Популярные теги Все теги

Петербург глазами Ф. М. Достоевского

Петербург глазами Ф. М. Достоевского

 

Как-то Достоевский заметил, что во встрече с городом очень важно первое впечатление. Он увидел Петербург весной, в мае, в преддверии белых ночей – самой поэтической поры города. Юный Достоевский в это время увлекался «возвышенным и прекрасным» – запоем читал Шиллера, любил Гофмана, рыцарские романы. Он и сам уже пробовал сочинить роман «из венецианской жизни». Первый друг его в Петербурге – поэт-романтик Иван Шидловский. Вместе с ним, а может быть, и его глазами, воспринимал юноша Петербург. Из письма к отцу: «К нам придет Шидловский, и мы пойдем странствовать с ним по Петербургу и оглядывать его знаменитости». Достоевский не просто знакомится с городом, он странствует по нему, читая стихи, вспоминая историю. Описывая потом состояние одного своего героя, Достоевский скажет как будто про себя: «Он читал в ярко раскрывшейся перед ним картине, как в книге между строк. Все поражало его; он не терял ни одного впечатления…»

Петербург предстает перед Достоевским прекрасным, романтическим городом: «Есть неизъяснимо трогательное в нашей петербургской природе, когда она, с наступлением весны, вдруг выкажет всю мощь свою, все дарованные ей весной силы, опушится, разрядится, упестрится цветами». Но, как все романтики, Достоевский чувствует в нем и оборотную, трагическую суть. Он никогда не забывает об истоках Петербурга, об истории его возникновения. Город на костях, родившийся страданиями тысяч людей, никогда не будет для него счастливым. Страшный в своей безжалостной красоте, высокомерный к судьбе отдельного человека – таким его будет воспринимать писатель. «В белую ночь мгновенно озарил душу Достоевского скорбный облик Петербурга», – писал известный исследователь темы «Петербург Достоевского» Н. А. Анциферов. Белые ночи добавляли к мистическому образу Петербурга дополнительные фантастические краски. Ощущение Петербурга как города-фантома, города-призрака сохранится у Достоевского на всю жизнь. С января 1838 года, после поступления в Инженерное училище, Достоевский три года проживает в Михайловском замке, самом, может быть, угрюмом и мрачном из всех петербургских зданий. Построенный для Павла I, этот замок стал местом гвардейского заговора: на 40-й день после переезда в него Павел I был убит. После замок передали инженерному ведомству, стали называть его Инженерным. А учащиеся в этом заведении полюбили зловещие рассказы о призраке императора, который поселился в замке.
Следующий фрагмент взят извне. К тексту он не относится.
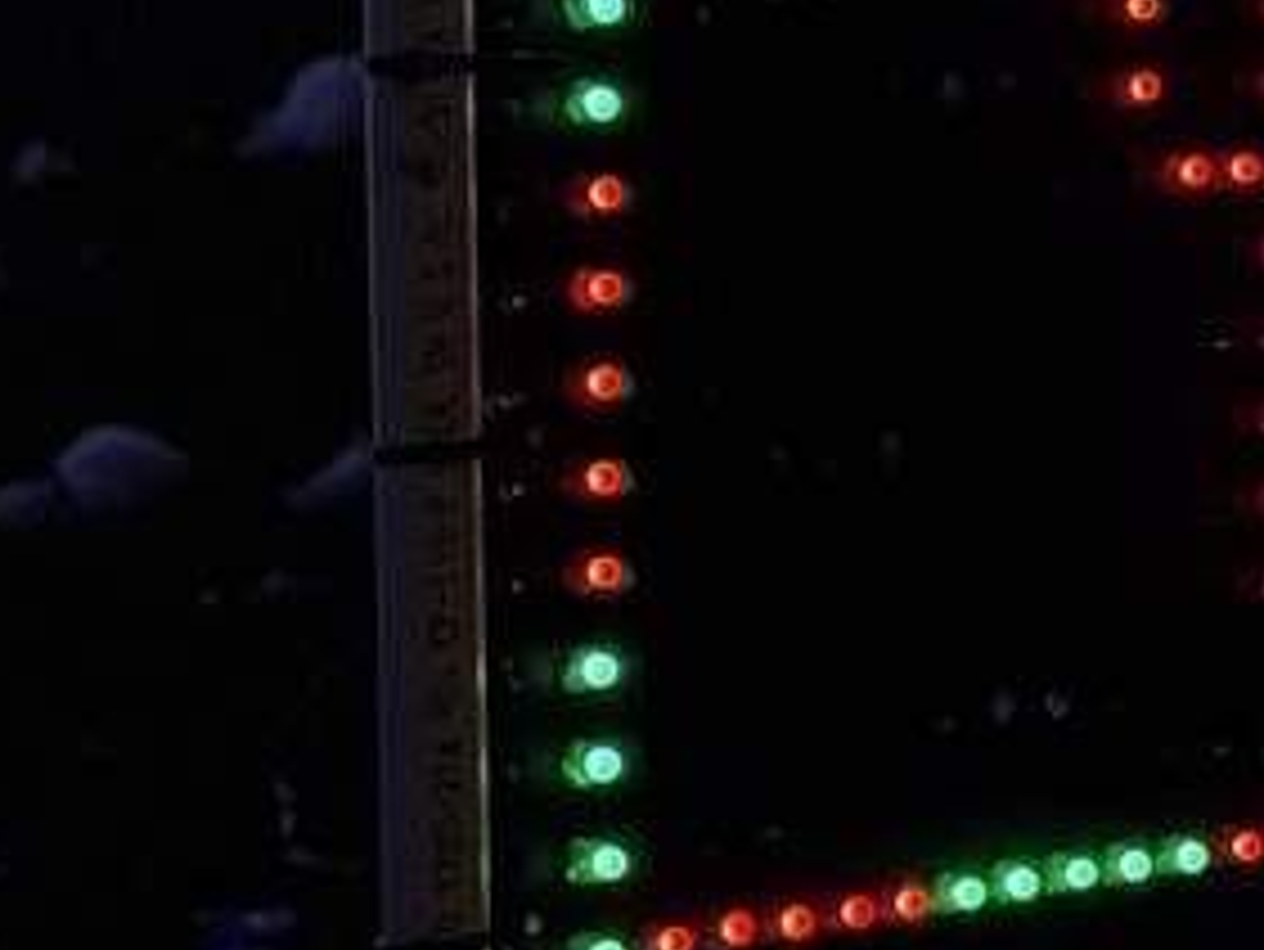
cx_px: 2528
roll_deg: +0.9
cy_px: -396
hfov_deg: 9.1
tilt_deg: +7.1
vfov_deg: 7.2
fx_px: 7489
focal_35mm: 205
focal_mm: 6.76
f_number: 1.78
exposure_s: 1/25
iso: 800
Так таинственность и неразгаданность сразу же окружили Достоевского.

Пройдемся по тем же улицам вслед за Достоевским. Но не для того, чтобы отсчитать 730 шагов от дома Раскольникова до дома Алены Ивановны или 13 ступенек, ведущих в каморку бывшего студента. Отправляясь по следам героев романа «Преступление и наказание», мы сможем проникнуть в творческую лабораторию Достоевского, ощутить его город. Лучшее время для экскурсий по городу Достоевского, как советовал автор книги «Петербург Достоевского» Н. Анциферов, «когда день клонится к вечеру перед закатом, с расчетом, чтобы закат пришелся на середину экскурсии. Наступающие медленно сумерки лучше всего помогут восприятию души города Достоевского…».
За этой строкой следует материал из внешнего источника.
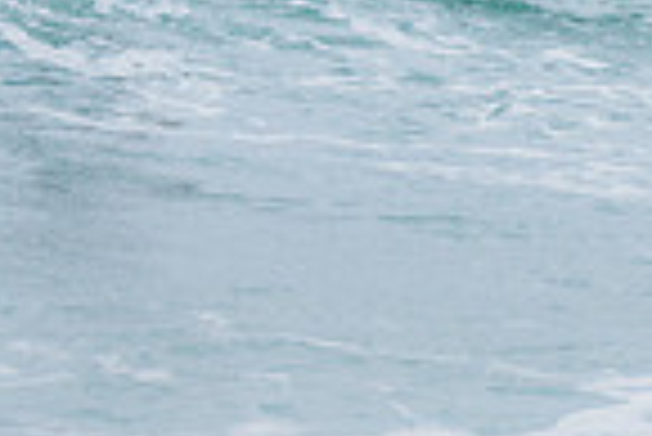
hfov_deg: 0.8
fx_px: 44488
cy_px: -289
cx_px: 74
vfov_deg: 0.6
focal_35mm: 2454
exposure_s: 1/2000
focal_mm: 500
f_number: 5.6
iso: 720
Вспомним некоторые упоминания закатов в романе: «Небольшая комната… была в эту минуту ярко освещена заходящим солнцем…», «Проходя через мост, он тихо и спокойно смотрел на Неву, на яркий закат яркого, красного солнца», «Было часов восемь, солнце заходило», «Склонившись над водою, машинально смотрел он на последний, розовый отблеск заката, на ряд домов, темневших в сгущавшихся сумерках, на отдельное окошко, где-то в мансарде, по левой набережной, блиставшее, точно от пламени, от последнего солнечного луча, ударившего в него на мгновение». Отправляясь по следам Раскольникова, можно вспомнить также и о том, что происходят события романа летом, причем летом особенным, очень жарким и душным: «На улице жара стояла страшная, к тому же духота, толкотня, всюду известка, леса, кирпич, пыль и та особенная летняя вонь, столь известная каждому петербуржцу, не имеющему возможность нанять дачу…»; «На улице опять жара стояла невыносимая; хоть бы капля дождя за все эти дни. Опять пыль, кирпич и известка, опять вонь из лавочек и распивочных, опять поминутно пьяные…»; «Духота стояла прежняя; но с жадностью дохнул он этого вонючего, пыльного, зараженного городом воздуха…».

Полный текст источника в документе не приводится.